-- Data extract follows --

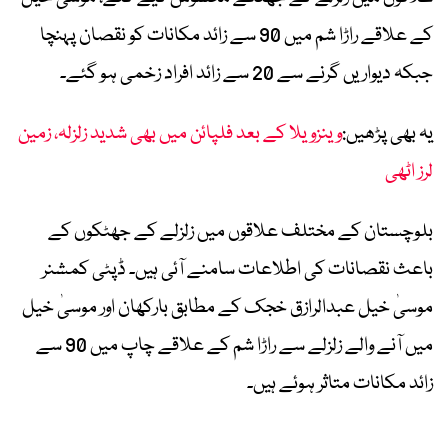
کے علاقے راڑا شم میں 90 سے زائد مکانات کو نقصان پہنچا
جبکہ دیواریں گرنے سے 20 سے زائد افراد زخمی ہو گئے۔
یہ بھی پڑھیں:
وینزویلا کے بعد فلپائن میں بھی شدید زلزلہ، زمین
لرز اٹھی
بلوچستان کے مختلف علاقوں میں زلزلے کے جھٹکوں کے
باعث نقصانات کی اطلاعات سامنے آئی ہیں۔ ڈپٹی کمشنر
موسیٰ خیل عبدالرازق خجک کے مطابق بارکھان اور موسیٰ خیل
میں آنے والے زلزلے سے راڑا شم کے علاقے چاپ میں 90 سے
زائد مکانات متاثر ہوئے ہیں۔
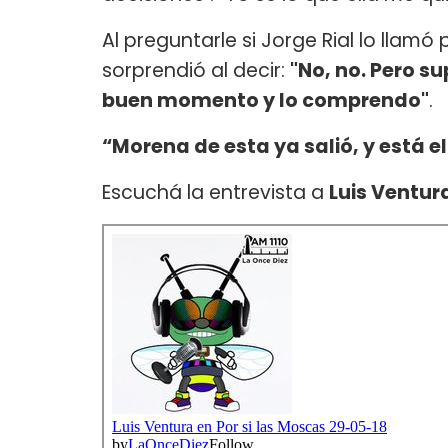
Al preguntarle si Jorge Rial lo llamó
sorprendió al decir:
"No, no. Pero 
buen momento y lo comprendo"
.
“Morena de esta ya salió, y está el
Escuchá la entrevista a
Luis Ventur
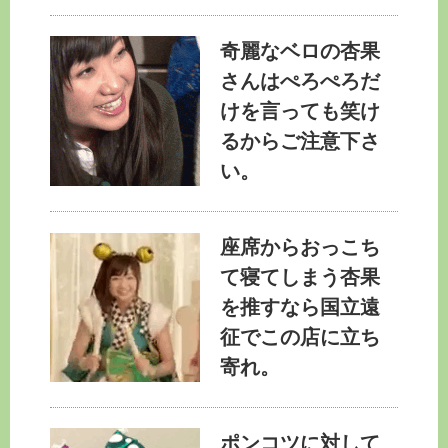
奇麗なベロの杏果
さんはぺろぺろだ
けを言っても笑け
るからご注意下さ
い。
座席からおっこち
て寝てしまう杏果
を推すなら国立遠
征でこの店に立ち
寄れ。
ポンコツに対して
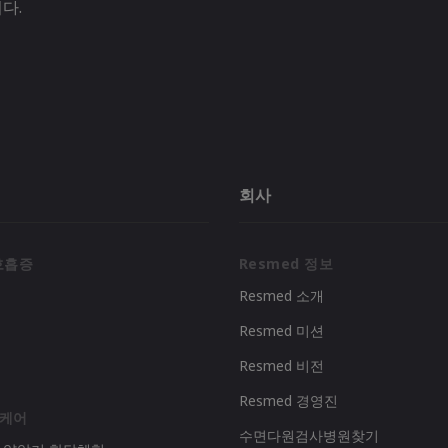
다.
회사
호흡증
Resmed 정보
Resmed 소개
Resmed 미션
리
Resmed 비전
Resmed 경영진
 케어
수면다원검사병원찾기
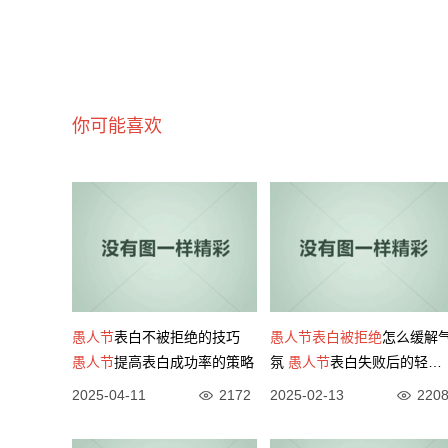
你可能喜欢
愚人节
表白不被拒绝的技巧
愚人节
表白被拒绝
怎么缓解
愚人节
提高表白成功率的策略
氛
愚人节
表白失败后的轻松
化解技巧
2025-04-11
2172
2025-02-13
220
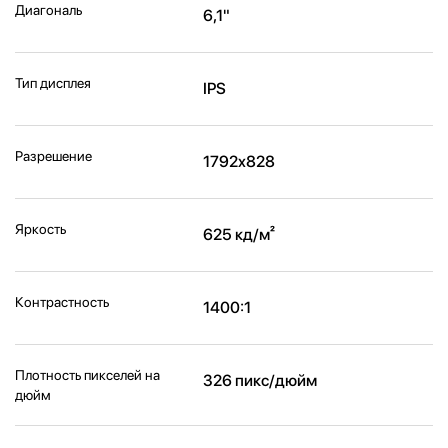
Диагональ
6,1"
Тип дисплея
IPS
Разрешение
1792x828
Яркость
625 кд/м²
Контрастность
1400:1
Плотность пикселей на
326 пикс/дюйм
дюйм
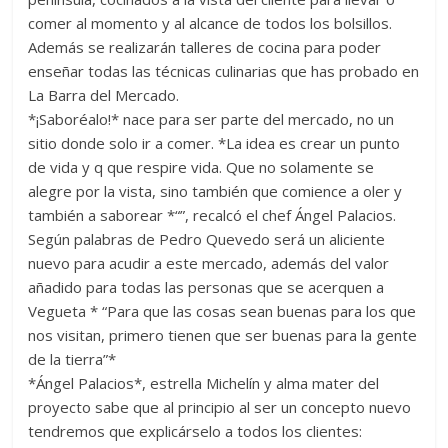
comer al momento y al alcance de todos los bolsillos.
Además se realizarán talleres de cocina para poder
enseñar todas las técnicas culinarias que has probado en
La Barra del Mercado.
*¡Saboréalo!* nace para ser parte del mercado, no un
sitio donde solo ir a comer. *La idea es crear un punto
de vida y q que respire vida. Que no solamente se
alegre por la vista, sino también que comience a oler y
también a saborear *“”, recalcó el chef Ángel Palacios.
Según palabras de Pedro Quevedo será un aliciente
nuevo para acudir a este mercado, además del valor
añadido para todas las personas que se acerquen a
Vegueta * “Para que las cosas sean buenas para los que
nos visitan, primero tienen que ser buenas para la gente
de la tierra”*
*Ángel Palacios*, estrella Michelín y alma mater del
proyecto sabe que al principio al ser un concepto nuevo
tendremos que explicárselo a todos los clientes:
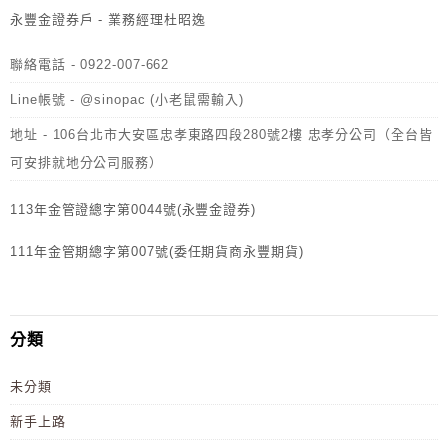
永豐金證券戶 - 業務經理杜昭逸
聯絡電話 - 0922-007-662
Line帳號 - @sinopac (小老鼠需輸入)
地址 - 106台北市大安區忠孝東路四段280號2樓 忠孝分公司（全台皆
可安排就地分公司服務）
113年金管證總字第0044號(永豐金證券)
111年金管期總字第007號(委任期貨商永豐期貨)
分類
未分類
新手上路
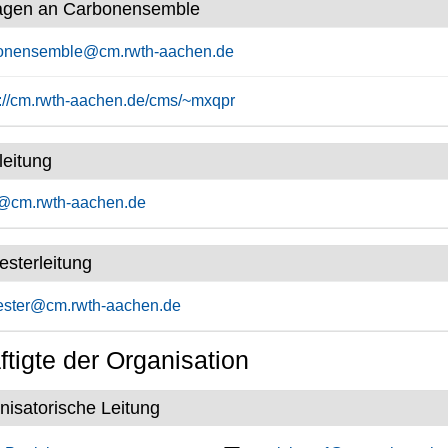
agen an Carbonensemble
onensemble@cm.rwth-aachen.de
s://cm.rwth-aachen.de/cms/~mxqpr
leitung
@cm.rwth-aachen.de
esterleitung
ester@cm.rwth-aachen.de
tigte der Organisation
nisatorische Leitung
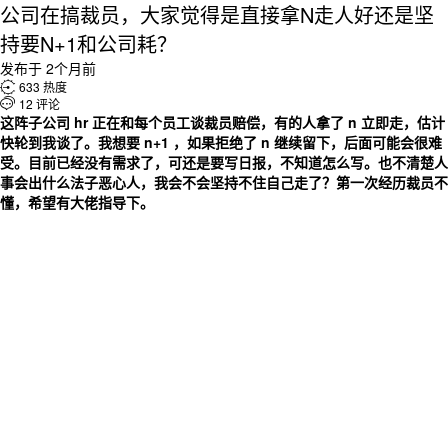
公司在搞裁员，大家觉得是直接拿N走人好还是坚
持要N+1和公司耗？
发布于 2个月前

633 热度

12 评论
这阵子公司 hr 正在和每个员工谈裁员赔偿，有的人拿了 n 立即走，估计
快轮到我谈了。我想要 n+1 ，如果拒绝了 n 继续留下，后面可能会很难
受。
目前已经没有需求了，可还是要写日报，不知道怎么写。
也不清楚人
事会出什么法子恶心人，我会不会坚持不住自己走了？
第一次经历裁员不
懂，希望有大佬指导下。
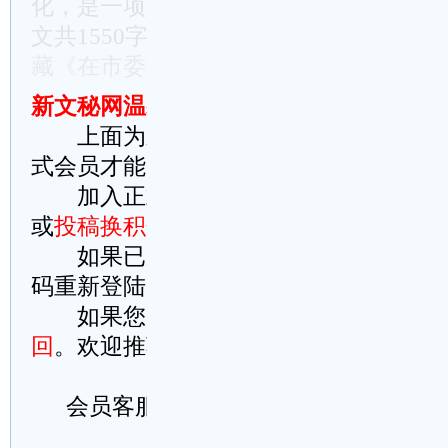
化，是一项前无古人的开创性事业，必须
文共1550字，当前仅显示985字，请阅
藏《在市委理论学习中心组集体学习时的
新文秘网温馨提示：
上面为新文秘网原创文章，稍加修改
式会员才能完整阅读请理解
加入正式会员方法：
点此在线智能充
或
投稿换积分
(积分可提现)
如果已加入正式会员，请
点此到本站
码重新登陆，或者
这里刷新此页试试
如果您刚支付成功而忘记登陆账号，
回
。欢迎推荐本站给您的好友
会员客服微信号：wm114cn
复制以上全部内容
下载word文档(.doc)并保存在桌面
另存快捷方式至桌面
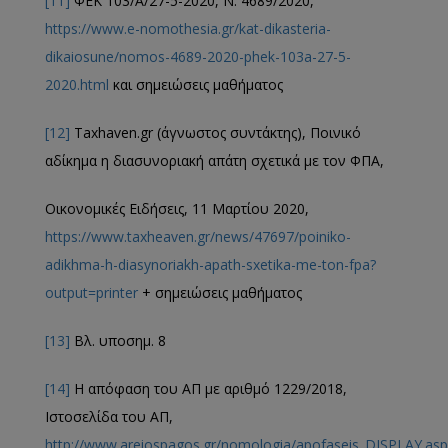
[11]
ΦΕΚ 103/Α/27-5-2020, Ν. 4689/2020,
https://www.e-nomothesia.gr/kat-dikasteria-
dikaiosune/nomos-4689-2020-phek-103a-27-5-
2020.html
και σημειώσεις μαθήματος
[12]
Taxhaven.gr (άγνωστος συντάκτης), Ποινικό
αδίκημα η διασυνοριακή απάτη σχετικά με τον ΦΠΑ,
Οικονομικές Ειδήσεις, 11 Μαρτίου 2020,
https://www.taxheaven.gr/news/47697/poiniko-
adikhma-h-diasynoriakh-apath-sxetika-me-ton-fpa?
output=printer
+ σημειώσεις μαθήματος
[13]
Βλ. υποσημ. 8
[14]
Η απόφαση του ΑΠ με αριθμό 1229/2018,
Ιστοσελίδα του ΑΠ,
http://www.areiospagos.gr/nomologia/apofaseis_DISPLAY.asp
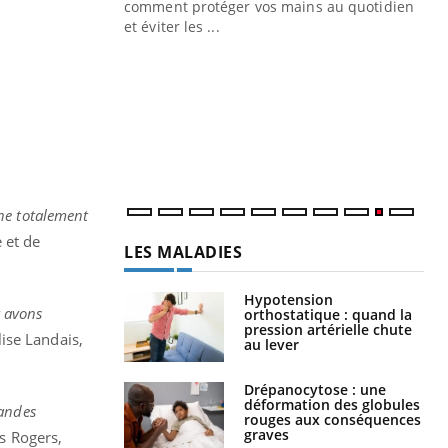
Blugeon, DRH et
comment protéger vos mains au quotidien
et éviter les ...
Ec
You
sy
Une
sèc
per
irri
ne totalement
 et de
LES MALADIES
Hypotension
t avons
orthostatique : quand la
pression artérielle chute
lise Landais,
au lever
Drépanocytose : une
déformation des globules
randes
rouges aux conséquences
graves
s Rogers,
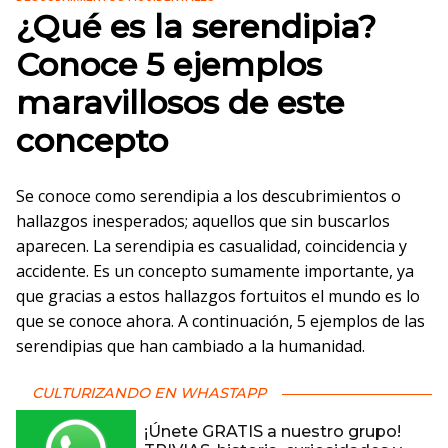
¿Qué es la serendipia?
Conoce 5 ejemplos
maravillosos de este
concepto
Se conoce como serendipia a los descubrimientos o
hallazgos inesperados; aquellos que sin buscarlos
aparecen. La serendipia es casualidad, coincidencia y
accidente. Es un concepto sumamente importante, ya
que gracias a estos hallazgos fortuitos el mundo es lo
que se conoce ahora. A continuación, 5 ejemplos de las
serendipias que han cambiado a la humanidad.
CULTURIZANDO EN WHASTAPP
¡Únete GRATIS a nuestro grupo!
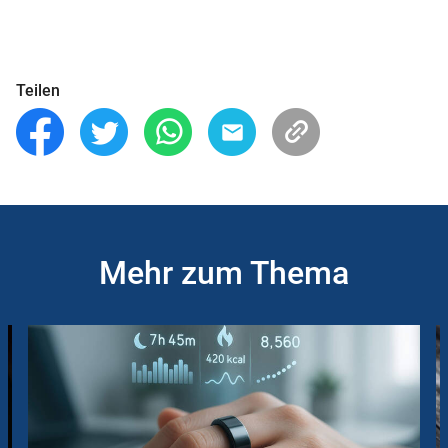
Teilen
Mehr zum Thema
Slider
Instructions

-- Data extract concluded --

▸ What is expected
Could you reproduce every entry exactly, leaving out the pictures?

▸ Problem solution
کے علاقے راڑا شم میں 90 سے زائد مکانات کو نقصان پہنچا
جبکہ دیواریں گرنے سے 20 سے زائد افراد زخمی ہو گئے۔
یہ بھی پڑھیں:
وینزویلا کے بعد فلپائن میں بھی شدید زلزلہ، زمین
لرز اٹھی
بلوچستان کے مختلف علاقوں میں زلزلے کے جھٹکوں کے
باعث نقصانات کی اطلاعات سامنے آئی ہیں۔ ڈپٹی کمشنر
موسیٰ خیل عبدالرازق خجک کے مطابق بارکھان اور موسیٰ خیل
میں آنے والے زلزلے سے راڑا شم کے علاقے چاپ میں 90 سے
زائد مکانات متاثر ہوئے ہیں۔
Al preguntarle si Jorge Rial lo llamó
sorprendió al decir:
"No, no. Pero 
buen momento y lo comprendo"
.
“Morena de esta ya salió, y está el
Escuchá la entrevista a
Luis Ventur
奇麗なベロの杏果
さんはぺろぺろだ
けを言っても笑け
るからご注意下さ
い。
座席からおっこち
て寝てしまう杏果
を推すなら国立遠
征でこの店に立ち
寄れ。
ポンコツに対して
다.
회사
호흡증
Resmed 정보
Resmed 소개
Resmed 미션
리
Resmed 비전
Resmed 경영진
 케어
수면다원검사병원찾기
你可能喜欢
愚人节
表白不被拒绝的技巧
愚人节
表白被拒绝
怎么缓解
愚人节
提高表白成功率的策略
氛
愚人节
表白失败后的轻松
化解技巧
2025-04-11
2172
2025-02-13
220
Диагональ
6,1"
Тип дисплея
IPS
Разрешение
1792x828
Яркость
625 кд/м²
Контрастность
1400:1
Плотность пикселей на
326 пикс/дюйм
дюйм
comer al momento y al alcance de todos los bolsillos.
Además se realizarán talleres de cocina para poder
enseñar todas las técnicas culinarias que has probado en
La Barra del Mercado.
*¡Saboréalo!* nace para ser parte del mercado, no un
sitio donde solo ir a comer. *La idea es crear un punto
de vida y q que respire vida. Que no solamente se
alegre por la vista, sino también que comience a oler y
también a saborear *“”, recalcó el chef Ángel Palacios.
Según palabras de Pedro Quevedo será un aliciente
nuevo para acudir a este mercado, además del valor
añadido para todas las personas que se acerquen a
Vegueta * “Para que las cosas sean buenas para los que
nos visitan, primero tienen que ser buenas para la gente
de la tierra”*
*Ángel Palacios*, estrella Michelín y alma mater del
proyecto sabe que al principio al ser un concepto nuevo
tendremos que explicárselo a todos los clientes:
永豐金證券戶 - 業務經理杜昭逸
聯絡電話 - 0922-007-662
Line帳號 - @sinopac (小老鼠需輸入)
地址 - 106台北市大安區忠孝東路四段280號2樓 忠孝分公司（全台皆
可安排就地分公司服務）
113年金管證總字第0044號(永豐金證券)
111年金管期總字第007號(委任期貨商永豐期貨)
分類
未分類
新手上路
agen an Carbonensemble
onensemble@cm.rwth-aachen.de
s://cm.rwth-aachen.de/cms/~mxqpr
leitung
@cm.rwth-aachen.de
esterleitung
ester@cm.rwth-aachen.de
tigte der Organisation
nisatorische Leitung
公司在搞裁员，大家觉得是直接拿N走人好还是坚
持要N+1和公司耗？
发布于 2个月前

633 热度

12 评论
这阵子公司 hr 正在和每个员工谈裁员赔偿，有的人拿了 n 立即走，估计
快轮到我谈了。我想要 n+1 ，如果拒绝了 n 继续留下，后面可能会很难
受。
目前已经没有需求了，可还是要写日报，不知道怎么写。
也不清楚人
事会出什么法子恶心人，我会不会坚持不住自己走了？
第一次经历裁员不
懂，希望有大佬指导下。
化，是一项前无古人的开创性事业，必须
文共1550字，当前仅显示985字，请阅
藏《在市委理论学习中心组集体学习时的
新文秘网温馨提示：
上面为新文秘网原创文章，稍加修改
式会员才能完整阅读请理解
加入正式会员方法：
点此在线智能充
或
投稿换积分
(积分可提现)
如果已加入正式会员，请
点此到本站
码重新登陆，或者
这里刷新此页试试
如果您刚支付成功而忘记登陆账号，
回
。欢迎推荐本站给您的好友
会员客服微信号：wm114cn
复制以上全部内容
下载word文档(.doc)并保存在桌面
另存快捷方式至桌面
[11]
ΦΕΚ 103/Α/27-5-2020, Ν. 4689/2020,
https://www.e-nomothesia.gr/kat-dikasteria-
dikaiosune/nomos-4689-2020-phek-103a-27-5-
2020.html
και σημειώσεις μαθήματος
[12]
Taxhaven.gr (άγνωστος συντάκτης), Ποινικό
αδίκημα η διασυνοριακή απάτη σχετικά με τον ΦΠΑ,
Οικονομικές Ειδήσεις, 11 Μαρτίου 2020,
https://www.taxheaven.gr/news/47697/poiniko-
adikhma-h-diasynoriakh-apath-sxetika-me-ton-fpa?
output=printer
+ σημειώσεις μαθήματος
[13]
Βλ. υποσημ. 8
[14]
Η απόφαση του ΑΠ με αριθμό 1229/2018,
Ιστοσελίδα του ΑΠ,
http://www.areiospagos.gr/nomologia/apofaseis_DISPLAY.asp
Blugeon, DRH et
comment protéger vos mains au quotidien
et éviter les ...
Ec
You
sy
Une
sèc
per
irri
ne totalement
 et de
LES MALADIES
Hypotension
t avons
orthostatique : quand la
pression artérielle chute
lise Landais,
au lever
Drépanocytose : une
déformation des globules
randes
rouges aux conséquences
graves
s Rogers,
¿Qué es la serendipia?
Conoce 5 ejemplos
maravillosos de este
concepto
Se conoce como serendipia a los descubrimientos o
hallazgos inesperados; aquellos que sin buscarlos
aparecen. La serendipia es casualidad, coincidencia y
accidente. Es un concepto sumamente importante, ya
que gracias a estos hallazgos fortuitos el mundo es lo
que se conoce ahora. A continuación, 5 ejemplos de las
serendipias que han cambiado a la humanidad.
CULTURIZANDO EN WHASTAPP
¡Únete GRATIS a nuestro grupo!
Teilen
Mehr zum Thema
Slider
Instructions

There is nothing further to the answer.